• Provided text:
================

Are RDBMS that bad as described in Hadoop: The definitive guide?

Tags:

I'm reading Hadoop: The definitive guide by Tom White. In chapter 13.6 "HBase vs RDMS" he said that if you have a lot of data, even simple queries like getting 10 recent items are extreamly expensive and they had to rewrite them using python and PL/SQL.

He gives the following query as an example:

SELECT id, stamp, type FROM streams 
WHERE type IN ('type1','type2','type3','type4',...,'typeN')
ORDER BY stamp DESC LIMIT 10 OFFSET 0;

And says: "an RDBMS query planner treats this query as follows:

MERGE (
  SELECT id, stamp, type FROM streams
    WHERE type = 'type1' ORDER BY stamp DESC,
  ...,
  SELECT id, stamp, type FROM streams
    WHERE type = 'typeK' ORDER BY stamp DESC
) ORDER BY stamp DESC LIMIT 10 OFFSET 0;

The problem here is that we are after only the top 10 IDs, but the query planner actually materializes an entire merge and then limits at the end. .... We actually went so far as to write a custom PL/Python script that performed a heapsort. ... In nearly all cases, this outperformed the native SQL implementation and the query planner’s strategy...

Expected perforamnce and expermiental results

I couldn't imagine the data set that will cause such problems that you have to write pl/python to do such simple query right. So I've played for a while about this problem and came up with following observations:

The performance of such query is be bounded by O(KlogN). Because it can be translated to so something as follows:

SELECT * FROM (
  SELECT id, stamp, type FROM streams
    WHERE type = 'type1' ORDER BY stamp DESC LIMIT 10,
  UNION
  ...,
  SELECT id, stamp, type FROM streams
    WHERE type = 'typeK' ORDER BY stamp DESC LIMIT 10
) t ORDER BY stamp DESC LIMIT 10;

(note the 'LIMIT 10' at each query. BTW I know that I can't limit and order unions but i've stripped out wrapping selects for sake of readability)

Each subquery should run as fast as finding the right postion in an index O(logN) and returning 10 items. If we repeat that K times we get O(KlogN).

And even if query planner is so bad that it can not optimize the first query we can always translate it to the query with unions and get the desired performance without writing anything in pl/python.

================

• Exercise set:
• 1. In the post on RDBMS query performance, what kind of sort did the custom PL/Python script perform?
• 2. Please pick up the post on RDBMS query performance after its final sentence and keep writing it.
The material after this point comes from a separate source.

• Dataset records:
================

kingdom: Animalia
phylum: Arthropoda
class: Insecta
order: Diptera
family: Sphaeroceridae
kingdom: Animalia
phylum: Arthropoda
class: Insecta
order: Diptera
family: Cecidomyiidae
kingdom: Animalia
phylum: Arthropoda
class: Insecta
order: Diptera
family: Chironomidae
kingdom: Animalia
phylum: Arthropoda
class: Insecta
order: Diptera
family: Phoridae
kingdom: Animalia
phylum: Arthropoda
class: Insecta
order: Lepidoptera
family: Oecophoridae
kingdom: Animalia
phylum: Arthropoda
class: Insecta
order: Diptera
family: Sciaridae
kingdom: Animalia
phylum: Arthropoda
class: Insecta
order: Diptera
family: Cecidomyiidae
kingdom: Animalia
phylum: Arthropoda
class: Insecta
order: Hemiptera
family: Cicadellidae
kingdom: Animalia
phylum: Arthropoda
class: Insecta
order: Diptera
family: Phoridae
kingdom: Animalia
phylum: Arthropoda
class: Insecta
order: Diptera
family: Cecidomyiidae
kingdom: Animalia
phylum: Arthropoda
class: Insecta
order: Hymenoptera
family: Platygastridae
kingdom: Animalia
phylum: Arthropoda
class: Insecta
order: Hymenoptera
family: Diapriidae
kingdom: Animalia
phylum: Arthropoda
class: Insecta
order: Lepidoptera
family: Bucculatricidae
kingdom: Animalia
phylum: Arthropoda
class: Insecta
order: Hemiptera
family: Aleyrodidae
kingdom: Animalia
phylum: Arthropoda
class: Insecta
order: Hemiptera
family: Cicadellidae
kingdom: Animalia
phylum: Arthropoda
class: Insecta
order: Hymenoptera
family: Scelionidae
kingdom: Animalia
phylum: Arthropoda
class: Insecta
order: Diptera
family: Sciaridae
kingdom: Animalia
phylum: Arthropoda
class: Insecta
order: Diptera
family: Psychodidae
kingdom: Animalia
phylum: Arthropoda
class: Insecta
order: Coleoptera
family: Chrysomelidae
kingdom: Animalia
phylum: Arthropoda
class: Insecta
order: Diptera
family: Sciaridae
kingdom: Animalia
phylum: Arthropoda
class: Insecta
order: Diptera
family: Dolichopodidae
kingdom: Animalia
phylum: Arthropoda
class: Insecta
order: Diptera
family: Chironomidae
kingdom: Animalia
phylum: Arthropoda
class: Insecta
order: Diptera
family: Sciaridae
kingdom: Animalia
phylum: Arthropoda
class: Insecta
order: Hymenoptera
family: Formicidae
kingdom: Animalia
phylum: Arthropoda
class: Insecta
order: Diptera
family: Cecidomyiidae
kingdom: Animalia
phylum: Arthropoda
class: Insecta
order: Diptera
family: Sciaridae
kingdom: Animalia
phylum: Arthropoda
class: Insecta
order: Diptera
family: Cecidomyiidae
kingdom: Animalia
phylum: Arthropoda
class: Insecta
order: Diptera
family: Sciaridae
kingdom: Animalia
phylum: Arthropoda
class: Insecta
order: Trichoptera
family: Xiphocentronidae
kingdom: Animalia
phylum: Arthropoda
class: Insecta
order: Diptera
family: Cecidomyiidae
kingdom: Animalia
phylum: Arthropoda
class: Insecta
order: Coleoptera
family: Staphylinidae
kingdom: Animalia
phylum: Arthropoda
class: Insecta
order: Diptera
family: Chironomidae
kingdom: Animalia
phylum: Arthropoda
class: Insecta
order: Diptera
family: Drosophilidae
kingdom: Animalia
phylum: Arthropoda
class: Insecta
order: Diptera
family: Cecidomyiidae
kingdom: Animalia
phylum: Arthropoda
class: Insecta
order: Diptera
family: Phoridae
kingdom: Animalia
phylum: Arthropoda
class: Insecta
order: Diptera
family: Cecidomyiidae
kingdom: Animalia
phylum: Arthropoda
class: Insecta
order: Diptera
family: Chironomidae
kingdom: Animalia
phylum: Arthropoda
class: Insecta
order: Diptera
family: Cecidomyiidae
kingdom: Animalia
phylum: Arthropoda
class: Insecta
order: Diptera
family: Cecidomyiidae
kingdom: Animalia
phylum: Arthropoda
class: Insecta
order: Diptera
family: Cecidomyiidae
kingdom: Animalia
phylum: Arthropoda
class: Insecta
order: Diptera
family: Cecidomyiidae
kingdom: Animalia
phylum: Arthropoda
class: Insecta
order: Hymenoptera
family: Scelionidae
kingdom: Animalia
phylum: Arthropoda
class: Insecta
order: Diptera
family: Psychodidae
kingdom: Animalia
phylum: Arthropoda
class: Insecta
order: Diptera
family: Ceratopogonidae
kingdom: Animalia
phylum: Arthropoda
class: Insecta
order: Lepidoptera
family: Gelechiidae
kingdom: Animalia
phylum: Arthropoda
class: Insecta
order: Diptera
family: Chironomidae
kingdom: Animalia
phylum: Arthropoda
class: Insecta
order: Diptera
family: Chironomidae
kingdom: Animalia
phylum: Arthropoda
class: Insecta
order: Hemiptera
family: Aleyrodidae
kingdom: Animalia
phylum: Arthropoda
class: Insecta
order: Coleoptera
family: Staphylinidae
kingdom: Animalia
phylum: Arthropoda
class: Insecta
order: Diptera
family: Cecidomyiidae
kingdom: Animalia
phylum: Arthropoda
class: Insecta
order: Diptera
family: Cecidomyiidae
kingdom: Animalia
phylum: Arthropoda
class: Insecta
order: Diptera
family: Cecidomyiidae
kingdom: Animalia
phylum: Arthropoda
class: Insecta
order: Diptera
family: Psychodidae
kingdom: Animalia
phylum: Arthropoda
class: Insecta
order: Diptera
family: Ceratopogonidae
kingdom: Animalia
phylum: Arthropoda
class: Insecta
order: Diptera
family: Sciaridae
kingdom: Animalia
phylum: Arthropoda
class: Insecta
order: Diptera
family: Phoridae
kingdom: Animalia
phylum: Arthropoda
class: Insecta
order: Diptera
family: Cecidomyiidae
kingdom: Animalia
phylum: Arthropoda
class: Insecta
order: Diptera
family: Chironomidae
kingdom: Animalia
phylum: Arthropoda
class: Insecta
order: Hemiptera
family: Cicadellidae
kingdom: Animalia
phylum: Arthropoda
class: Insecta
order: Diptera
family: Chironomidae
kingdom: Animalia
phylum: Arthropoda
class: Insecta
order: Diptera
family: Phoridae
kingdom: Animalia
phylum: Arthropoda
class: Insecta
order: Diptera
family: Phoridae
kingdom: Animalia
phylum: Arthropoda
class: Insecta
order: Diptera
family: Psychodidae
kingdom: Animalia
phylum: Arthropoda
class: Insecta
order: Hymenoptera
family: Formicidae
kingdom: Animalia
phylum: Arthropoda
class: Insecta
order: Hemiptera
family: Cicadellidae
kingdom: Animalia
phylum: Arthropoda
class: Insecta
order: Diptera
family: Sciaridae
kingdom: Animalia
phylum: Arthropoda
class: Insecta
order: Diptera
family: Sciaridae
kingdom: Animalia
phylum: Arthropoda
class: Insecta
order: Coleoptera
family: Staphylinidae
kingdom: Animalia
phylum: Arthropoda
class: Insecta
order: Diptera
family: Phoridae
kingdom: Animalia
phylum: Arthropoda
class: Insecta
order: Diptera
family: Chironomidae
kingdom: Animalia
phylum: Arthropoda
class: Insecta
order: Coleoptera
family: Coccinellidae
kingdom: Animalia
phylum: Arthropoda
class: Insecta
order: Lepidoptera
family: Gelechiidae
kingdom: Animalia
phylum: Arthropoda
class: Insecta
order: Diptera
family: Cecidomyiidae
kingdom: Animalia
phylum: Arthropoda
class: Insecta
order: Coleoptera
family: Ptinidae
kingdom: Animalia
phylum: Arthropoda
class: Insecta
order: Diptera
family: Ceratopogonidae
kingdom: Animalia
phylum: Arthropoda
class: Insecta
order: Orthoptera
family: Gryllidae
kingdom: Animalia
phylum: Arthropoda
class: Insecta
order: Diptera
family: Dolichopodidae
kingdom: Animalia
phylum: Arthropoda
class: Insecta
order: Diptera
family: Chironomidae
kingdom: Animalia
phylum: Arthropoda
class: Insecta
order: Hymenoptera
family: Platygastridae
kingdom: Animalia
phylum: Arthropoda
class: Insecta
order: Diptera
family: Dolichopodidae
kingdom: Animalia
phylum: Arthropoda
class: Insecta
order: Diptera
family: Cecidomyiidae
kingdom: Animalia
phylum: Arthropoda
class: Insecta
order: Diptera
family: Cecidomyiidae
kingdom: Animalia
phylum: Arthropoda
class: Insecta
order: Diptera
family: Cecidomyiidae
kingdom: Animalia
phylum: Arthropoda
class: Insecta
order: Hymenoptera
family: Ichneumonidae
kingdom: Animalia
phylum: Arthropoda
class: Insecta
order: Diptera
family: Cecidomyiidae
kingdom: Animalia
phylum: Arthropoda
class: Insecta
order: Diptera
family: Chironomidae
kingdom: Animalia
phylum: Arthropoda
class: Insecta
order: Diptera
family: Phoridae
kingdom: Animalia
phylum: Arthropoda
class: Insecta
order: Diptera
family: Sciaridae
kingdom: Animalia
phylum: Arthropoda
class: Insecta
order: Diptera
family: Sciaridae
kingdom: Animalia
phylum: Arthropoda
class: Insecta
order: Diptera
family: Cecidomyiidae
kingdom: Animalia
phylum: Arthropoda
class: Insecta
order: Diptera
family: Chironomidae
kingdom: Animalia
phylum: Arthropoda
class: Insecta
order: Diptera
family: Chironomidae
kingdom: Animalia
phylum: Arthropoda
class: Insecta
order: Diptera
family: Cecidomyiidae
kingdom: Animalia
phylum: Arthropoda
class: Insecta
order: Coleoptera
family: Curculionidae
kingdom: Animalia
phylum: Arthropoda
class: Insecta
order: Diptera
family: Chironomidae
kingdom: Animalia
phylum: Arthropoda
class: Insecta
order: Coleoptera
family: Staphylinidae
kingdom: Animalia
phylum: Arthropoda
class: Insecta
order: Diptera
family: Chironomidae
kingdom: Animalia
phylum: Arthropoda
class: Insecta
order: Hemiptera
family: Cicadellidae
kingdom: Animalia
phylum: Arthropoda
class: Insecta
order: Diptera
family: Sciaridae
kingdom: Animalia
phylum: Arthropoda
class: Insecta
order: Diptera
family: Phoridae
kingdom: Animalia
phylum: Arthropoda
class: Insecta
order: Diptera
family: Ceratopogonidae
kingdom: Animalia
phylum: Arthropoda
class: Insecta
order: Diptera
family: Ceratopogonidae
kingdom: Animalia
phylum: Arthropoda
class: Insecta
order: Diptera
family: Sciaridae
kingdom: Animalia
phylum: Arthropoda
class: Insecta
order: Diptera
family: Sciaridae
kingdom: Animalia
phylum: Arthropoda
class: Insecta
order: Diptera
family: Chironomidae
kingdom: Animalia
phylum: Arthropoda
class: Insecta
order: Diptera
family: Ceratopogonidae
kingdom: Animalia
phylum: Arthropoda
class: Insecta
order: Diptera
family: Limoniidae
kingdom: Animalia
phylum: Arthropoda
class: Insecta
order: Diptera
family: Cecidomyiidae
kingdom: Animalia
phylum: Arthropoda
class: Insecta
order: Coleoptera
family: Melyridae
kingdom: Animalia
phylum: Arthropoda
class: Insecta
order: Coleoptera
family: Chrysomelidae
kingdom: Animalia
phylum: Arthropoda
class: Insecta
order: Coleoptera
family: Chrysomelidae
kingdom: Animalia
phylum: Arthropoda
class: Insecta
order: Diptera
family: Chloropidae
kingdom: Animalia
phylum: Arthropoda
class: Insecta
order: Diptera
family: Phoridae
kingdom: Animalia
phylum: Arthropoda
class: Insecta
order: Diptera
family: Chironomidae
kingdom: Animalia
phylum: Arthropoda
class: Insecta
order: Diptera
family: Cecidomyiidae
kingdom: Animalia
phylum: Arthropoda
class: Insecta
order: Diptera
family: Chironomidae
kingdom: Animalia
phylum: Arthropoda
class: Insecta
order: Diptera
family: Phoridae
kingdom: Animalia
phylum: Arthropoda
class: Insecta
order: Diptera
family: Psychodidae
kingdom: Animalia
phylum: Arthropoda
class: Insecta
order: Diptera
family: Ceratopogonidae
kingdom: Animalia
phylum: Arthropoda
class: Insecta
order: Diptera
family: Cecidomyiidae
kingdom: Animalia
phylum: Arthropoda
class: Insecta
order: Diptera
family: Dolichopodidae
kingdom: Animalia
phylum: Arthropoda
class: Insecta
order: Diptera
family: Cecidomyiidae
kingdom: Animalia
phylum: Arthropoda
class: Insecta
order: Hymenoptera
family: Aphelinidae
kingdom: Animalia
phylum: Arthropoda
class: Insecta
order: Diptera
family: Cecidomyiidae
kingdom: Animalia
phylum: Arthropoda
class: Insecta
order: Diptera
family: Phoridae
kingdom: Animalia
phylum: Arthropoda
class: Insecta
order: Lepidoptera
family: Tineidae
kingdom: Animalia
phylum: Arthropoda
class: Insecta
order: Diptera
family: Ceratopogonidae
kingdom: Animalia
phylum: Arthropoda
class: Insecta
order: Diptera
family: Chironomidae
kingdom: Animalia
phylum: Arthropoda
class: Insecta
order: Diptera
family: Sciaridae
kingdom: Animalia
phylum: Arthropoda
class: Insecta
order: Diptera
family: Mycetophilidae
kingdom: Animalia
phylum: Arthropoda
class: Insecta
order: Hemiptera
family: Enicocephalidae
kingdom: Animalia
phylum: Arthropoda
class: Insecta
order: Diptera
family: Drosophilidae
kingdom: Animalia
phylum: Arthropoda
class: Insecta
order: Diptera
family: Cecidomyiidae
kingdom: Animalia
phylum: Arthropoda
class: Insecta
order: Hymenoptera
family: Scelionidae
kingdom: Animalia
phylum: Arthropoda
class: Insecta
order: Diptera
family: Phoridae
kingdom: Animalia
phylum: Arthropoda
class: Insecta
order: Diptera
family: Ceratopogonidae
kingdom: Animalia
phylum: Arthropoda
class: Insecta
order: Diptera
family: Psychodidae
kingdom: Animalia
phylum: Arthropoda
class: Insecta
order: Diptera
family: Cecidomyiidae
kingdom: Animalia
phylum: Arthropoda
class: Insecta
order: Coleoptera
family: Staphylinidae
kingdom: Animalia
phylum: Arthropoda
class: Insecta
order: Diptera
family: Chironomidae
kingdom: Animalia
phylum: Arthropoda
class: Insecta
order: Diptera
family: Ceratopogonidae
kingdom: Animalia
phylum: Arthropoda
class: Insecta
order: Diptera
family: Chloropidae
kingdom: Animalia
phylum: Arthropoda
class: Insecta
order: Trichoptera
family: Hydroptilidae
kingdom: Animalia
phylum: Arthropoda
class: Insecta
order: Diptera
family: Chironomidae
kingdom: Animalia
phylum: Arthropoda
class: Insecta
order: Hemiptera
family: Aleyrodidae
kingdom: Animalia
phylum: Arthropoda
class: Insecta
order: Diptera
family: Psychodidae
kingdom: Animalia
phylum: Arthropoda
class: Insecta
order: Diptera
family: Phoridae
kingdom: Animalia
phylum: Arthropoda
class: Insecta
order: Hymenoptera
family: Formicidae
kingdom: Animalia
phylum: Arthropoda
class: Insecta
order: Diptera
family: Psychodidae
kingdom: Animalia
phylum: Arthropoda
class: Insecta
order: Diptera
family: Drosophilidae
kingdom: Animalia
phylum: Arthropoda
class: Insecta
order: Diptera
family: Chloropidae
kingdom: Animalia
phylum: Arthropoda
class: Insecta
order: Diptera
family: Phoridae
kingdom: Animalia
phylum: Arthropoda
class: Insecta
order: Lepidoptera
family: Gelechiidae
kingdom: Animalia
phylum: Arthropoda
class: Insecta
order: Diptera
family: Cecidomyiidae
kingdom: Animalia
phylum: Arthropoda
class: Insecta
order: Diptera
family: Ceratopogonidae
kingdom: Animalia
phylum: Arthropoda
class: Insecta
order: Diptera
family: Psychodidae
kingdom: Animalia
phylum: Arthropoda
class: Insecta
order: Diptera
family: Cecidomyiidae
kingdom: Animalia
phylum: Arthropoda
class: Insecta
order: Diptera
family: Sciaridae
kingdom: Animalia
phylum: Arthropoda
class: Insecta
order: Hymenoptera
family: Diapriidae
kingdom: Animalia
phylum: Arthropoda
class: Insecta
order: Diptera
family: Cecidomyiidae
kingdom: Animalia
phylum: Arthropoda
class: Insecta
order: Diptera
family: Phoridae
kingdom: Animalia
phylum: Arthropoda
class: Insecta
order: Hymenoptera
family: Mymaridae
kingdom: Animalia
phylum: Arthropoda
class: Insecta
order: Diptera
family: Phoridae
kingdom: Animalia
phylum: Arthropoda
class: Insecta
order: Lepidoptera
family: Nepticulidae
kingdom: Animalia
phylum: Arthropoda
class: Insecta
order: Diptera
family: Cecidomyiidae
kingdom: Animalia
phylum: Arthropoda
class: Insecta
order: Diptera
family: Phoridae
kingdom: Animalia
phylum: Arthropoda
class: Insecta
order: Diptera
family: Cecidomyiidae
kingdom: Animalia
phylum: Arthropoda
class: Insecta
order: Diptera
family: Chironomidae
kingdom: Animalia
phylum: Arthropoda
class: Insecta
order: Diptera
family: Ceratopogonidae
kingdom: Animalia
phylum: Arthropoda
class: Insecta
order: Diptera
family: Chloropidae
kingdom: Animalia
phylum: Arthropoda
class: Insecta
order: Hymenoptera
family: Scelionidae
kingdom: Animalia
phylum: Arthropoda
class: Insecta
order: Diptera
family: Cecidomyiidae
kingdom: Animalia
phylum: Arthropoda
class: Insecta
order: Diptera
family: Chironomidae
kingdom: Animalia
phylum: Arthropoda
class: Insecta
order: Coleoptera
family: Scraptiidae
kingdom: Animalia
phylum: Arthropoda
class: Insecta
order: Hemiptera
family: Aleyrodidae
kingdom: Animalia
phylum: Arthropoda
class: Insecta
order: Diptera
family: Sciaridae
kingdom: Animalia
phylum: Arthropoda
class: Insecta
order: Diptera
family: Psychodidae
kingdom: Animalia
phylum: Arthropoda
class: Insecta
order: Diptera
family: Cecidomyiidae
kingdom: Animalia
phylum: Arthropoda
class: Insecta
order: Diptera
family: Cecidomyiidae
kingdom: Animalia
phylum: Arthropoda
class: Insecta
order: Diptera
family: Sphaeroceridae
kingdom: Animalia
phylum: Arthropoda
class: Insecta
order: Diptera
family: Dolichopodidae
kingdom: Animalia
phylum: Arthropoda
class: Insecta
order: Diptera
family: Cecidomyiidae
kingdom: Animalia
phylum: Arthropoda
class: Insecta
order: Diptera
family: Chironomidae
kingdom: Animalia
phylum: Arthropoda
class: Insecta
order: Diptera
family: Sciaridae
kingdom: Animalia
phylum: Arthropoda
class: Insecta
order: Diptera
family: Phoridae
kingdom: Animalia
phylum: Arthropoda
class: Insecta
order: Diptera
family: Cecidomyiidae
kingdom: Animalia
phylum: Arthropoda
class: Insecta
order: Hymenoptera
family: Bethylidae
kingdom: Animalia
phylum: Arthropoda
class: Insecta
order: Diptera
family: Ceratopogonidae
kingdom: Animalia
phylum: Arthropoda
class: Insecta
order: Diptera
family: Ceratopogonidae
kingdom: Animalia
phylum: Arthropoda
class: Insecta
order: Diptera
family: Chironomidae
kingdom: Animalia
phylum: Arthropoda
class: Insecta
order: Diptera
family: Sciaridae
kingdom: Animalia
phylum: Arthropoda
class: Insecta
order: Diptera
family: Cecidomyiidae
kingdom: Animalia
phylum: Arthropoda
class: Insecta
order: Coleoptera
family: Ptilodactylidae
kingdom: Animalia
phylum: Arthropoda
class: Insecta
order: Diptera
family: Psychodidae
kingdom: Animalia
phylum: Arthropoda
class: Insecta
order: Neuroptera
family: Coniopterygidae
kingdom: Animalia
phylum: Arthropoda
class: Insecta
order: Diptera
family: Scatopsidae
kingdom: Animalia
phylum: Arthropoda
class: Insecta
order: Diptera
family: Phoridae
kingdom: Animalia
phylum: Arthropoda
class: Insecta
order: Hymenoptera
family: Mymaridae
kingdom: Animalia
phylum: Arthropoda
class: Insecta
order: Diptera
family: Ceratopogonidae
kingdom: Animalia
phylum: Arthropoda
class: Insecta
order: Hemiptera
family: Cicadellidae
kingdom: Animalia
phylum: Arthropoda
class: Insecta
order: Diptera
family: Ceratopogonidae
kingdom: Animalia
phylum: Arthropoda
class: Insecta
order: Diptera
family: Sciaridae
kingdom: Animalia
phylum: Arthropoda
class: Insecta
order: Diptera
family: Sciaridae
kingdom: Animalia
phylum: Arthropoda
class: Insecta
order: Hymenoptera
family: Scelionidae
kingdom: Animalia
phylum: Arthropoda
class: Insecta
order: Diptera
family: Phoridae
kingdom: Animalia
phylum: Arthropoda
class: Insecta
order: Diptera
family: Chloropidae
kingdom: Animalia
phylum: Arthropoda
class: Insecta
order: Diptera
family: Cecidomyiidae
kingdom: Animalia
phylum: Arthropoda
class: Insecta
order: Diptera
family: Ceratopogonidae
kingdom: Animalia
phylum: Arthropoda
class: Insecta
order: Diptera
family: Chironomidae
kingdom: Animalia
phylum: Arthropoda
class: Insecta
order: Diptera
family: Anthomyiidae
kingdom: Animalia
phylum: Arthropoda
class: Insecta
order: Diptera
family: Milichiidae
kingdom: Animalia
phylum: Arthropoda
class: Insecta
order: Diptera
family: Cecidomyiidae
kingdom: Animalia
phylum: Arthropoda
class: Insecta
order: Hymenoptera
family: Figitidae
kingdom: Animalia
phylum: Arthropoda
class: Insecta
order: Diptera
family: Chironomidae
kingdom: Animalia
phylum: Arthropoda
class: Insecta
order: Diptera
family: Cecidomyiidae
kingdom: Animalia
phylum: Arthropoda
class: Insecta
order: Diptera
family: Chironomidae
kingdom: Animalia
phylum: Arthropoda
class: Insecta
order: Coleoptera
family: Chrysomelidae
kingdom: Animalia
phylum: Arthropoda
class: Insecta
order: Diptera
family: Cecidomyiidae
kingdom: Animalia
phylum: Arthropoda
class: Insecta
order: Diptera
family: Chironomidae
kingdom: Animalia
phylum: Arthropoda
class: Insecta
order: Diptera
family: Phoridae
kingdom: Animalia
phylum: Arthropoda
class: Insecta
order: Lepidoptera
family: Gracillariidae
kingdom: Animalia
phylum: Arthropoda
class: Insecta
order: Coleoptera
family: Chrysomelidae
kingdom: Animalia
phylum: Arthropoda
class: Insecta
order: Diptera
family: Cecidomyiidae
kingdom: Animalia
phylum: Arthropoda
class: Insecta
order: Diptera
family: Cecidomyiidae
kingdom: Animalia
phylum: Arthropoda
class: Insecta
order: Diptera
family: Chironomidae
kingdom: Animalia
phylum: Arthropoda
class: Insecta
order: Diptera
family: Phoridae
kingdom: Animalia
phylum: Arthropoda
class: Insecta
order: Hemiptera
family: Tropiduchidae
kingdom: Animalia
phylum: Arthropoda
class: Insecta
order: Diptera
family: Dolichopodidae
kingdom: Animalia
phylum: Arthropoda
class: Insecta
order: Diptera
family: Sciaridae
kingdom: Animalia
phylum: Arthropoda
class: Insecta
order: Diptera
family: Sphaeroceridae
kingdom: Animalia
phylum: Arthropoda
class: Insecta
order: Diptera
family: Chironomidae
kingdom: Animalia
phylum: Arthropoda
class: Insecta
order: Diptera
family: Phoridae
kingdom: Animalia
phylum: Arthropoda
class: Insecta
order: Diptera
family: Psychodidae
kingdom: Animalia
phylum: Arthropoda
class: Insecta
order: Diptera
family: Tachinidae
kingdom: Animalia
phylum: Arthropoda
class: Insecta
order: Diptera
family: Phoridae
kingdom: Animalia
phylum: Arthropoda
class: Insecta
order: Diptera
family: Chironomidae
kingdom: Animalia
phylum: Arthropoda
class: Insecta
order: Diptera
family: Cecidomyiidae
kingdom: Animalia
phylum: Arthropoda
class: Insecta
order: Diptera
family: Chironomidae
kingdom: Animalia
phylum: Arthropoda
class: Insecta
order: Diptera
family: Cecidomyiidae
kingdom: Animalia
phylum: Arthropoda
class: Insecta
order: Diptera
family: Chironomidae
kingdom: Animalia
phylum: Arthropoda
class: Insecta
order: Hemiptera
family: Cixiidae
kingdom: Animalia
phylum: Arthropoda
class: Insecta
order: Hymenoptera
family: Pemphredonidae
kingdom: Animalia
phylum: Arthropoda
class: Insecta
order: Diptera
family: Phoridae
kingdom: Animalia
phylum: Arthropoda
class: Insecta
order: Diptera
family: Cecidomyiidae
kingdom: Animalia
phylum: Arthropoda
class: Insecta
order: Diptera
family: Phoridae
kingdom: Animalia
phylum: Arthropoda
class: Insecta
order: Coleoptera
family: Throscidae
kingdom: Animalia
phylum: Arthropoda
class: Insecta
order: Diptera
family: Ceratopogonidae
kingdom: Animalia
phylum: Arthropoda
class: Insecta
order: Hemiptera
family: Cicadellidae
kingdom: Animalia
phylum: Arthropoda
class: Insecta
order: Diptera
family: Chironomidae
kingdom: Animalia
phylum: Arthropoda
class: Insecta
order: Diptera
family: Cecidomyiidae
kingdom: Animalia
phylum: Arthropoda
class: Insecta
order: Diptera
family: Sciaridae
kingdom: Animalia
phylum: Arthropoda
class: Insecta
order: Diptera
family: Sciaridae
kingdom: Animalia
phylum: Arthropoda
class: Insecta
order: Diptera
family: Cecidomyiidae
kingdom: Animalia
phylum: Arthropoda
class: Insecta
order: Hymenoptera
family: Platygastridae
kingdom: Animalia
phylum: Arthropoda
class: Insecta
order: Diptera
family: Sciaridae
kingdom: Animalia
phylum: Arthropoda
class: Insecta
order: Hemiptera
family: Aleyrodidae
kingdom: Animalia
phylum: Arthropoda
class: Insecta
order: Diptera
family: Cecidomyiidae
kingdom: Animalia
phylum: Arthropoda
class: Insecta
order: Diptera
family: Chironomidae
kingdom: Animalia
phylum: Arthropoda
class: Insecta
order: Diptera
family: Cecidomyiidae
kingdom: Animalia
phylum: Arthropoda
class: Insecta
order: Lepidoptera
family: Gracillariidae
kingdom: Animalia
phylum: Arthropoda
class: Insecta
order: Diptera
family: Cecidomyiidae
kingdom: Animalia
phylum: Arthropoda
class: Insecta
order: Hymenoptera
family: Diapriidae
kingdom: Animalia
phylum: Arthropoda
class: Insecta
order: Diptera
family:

================

• In response:
• 1. A heapsort.

• 2.
To double check my calculations I've run the queries above one postgresql filled with 9,000,000 of test records. The results confirmed my expectations both queries were quite fast 100ms for the first query and 300ms for second (the one with unions).

So if the query runs in 100ms for 9,000,000 (logn=23) of records then for 9,000,000,000 (logn=33) of records it should run in 140ms.

Questions

Do you see any flaws in above reasoning?
Can you imagine a data set where you would need to rewrite such query as above in pl/python?
Do you see any situation in which such query wouldn't work in O(K log n)?

903

asked Nov 26 '10 22:11

Piotr Czapla

2 Answers

Their assertion that an RDMBS query planner takes that solution to the query is incorrect, at least for Postgresql 9.0, and I should imagine for other platforms too. I did a quick test with a similar query:

explain select * from client_attribute where client_attribute_type_code in ('UAG', 'RFR', 'IPA', 'FVD') order by client_attribute_id desc limit 10;

                                                      QUERY PLAN
-----------------------------------------------------------------------------------------------------------------------
 Limit  (cost=0.00..0.93 rows=10 width=85)
   ->  Index Scan Backward using client_attribute_pkey on client_attribute  (cost=0.00..15516.47 rows=167234 width=85)
         Filter: (client_attribute_type_code = ANY ('{UAG,RFR,IPA,FVD}'::bpchar[]))
(3 rows)

Here client_attribute_id is indexed, so it does exactly as desired- walks back through the index, applies the filter and stops when the output hits the limit.

If the ordering column is not indexed, a table scan and sort is requierd, but only one table scan:

explain analyze select * from client_attribute where client_attribute_type_code in ('UAG', 'RFR', 'IPA', 'FVD') order by updated desc limit 10;

                                                              QUERY PLAN
---------------------------------------------------------------------------------------------------------------------------------------
 Limit  (cost=13647.00..13647.03 rows=10 width=85) (actual time=180.961..180.964 rows=10 loops=1)
   ->  Sort  (cost=13647.00..14065.09 rows=167234 width=85) (actual time=180.960..180.961 rows=10 loops=1)
         Sort Key: updated
         Sort Method:  top-N heapsort  Memory: 26kB
         ->  Seq Scan on client_attribute  (cost=0.00..10033.14 rows=167234 width=85) (actual time=0.010..106.791 rows=208325 loops=1)
               Filter: (client_attribute_type_code = ANY ('{UAG,RFR,IPA,FVD}'::bpchar[]))

This uses a heapsort to maintain the top 10 results through the course of the sequential scan, which sounds exactly like the solution they wrote themselves.

141

answered Oct 19 '22 11:10

araqnid

I don't think that Tom White is saying that relational databases are "bad"; they aren't optimal for non-relational, non-set based data.

It's been well known for a long time that deep object graphs don't lend themselves well to relational databases. They're typically found in problems like CAD representations of geometric data, where assemblies are made up of assemblies of assemblies of parts. The reference chains are very long, indeed.

Object and graph databases have been the solutions to that kind of problems since I was aware of them in the early 90s.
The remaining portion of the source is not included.